It is often said the reason many people love sport is that you never know what will happen until the final whistle sounds.

We love the David v Goliath matches and it is always satisfying when a minnow upsets one of the big teams (unless, of course, that big team is your team).

A couple of Englishmen in our office have been walking around with pretty long faces after their team's embarrassing 2- 1 loss to tiny Iceland in the knockout stages of the European Cup football tournament.

I know how they feel - being from South Africa, I took a verbal bashing last year when Japan upset the Springboks in the pool stages of the Rugby World Cup.


But it is the unpredictability of sport that makes it so exciting. Anyone or team on their day can be triumphant.

It is those days when the pass that would normally go to ground sticks or the kick that would have gone straight into touch bounces in the field of play that make it worth it.

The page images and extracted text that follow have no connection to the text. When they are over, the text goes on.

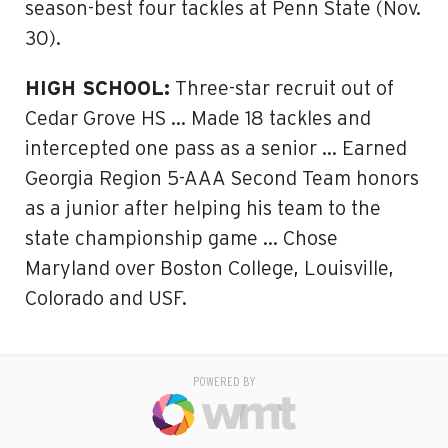
season-best four tackles at Penn State (Nov.
30).
HIGH SCHOOL:
Three-star recruit out of
Cedar Grove HS … Made 18 tackles and
intercepted one pass as a senior … Earned
Georgia Region 5-AAA Second Team honors
as a junior after helping his team to the
state championship game … Chose
Maryland over Boston College, Louisville,
Colorado and USF.
POWERED BY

I am not a big golf fan but I do enjoy watching the Majors, especially when an unknown or amateur shoots up the leaderboard.

There is a great story from Wimbledon this week about 25-year-old British tennis instructor Marcus Willis, who overnight was going up against one of the game's greatest, Roger Federer. Willis, ranked 772 in the world, had to be persuaded by his girlfriend to stick with the game.

In the paper today we have our own tale of someone plucked out of sporting obscurity to go on to the world sporting stage. Abner Waterhouse is an RSE worker in Hawke's Bay who is off to the Olympic Games in Rio de Janiero to represent Samoa in judo.

We wish him all the best, because who doesn't love stories like this?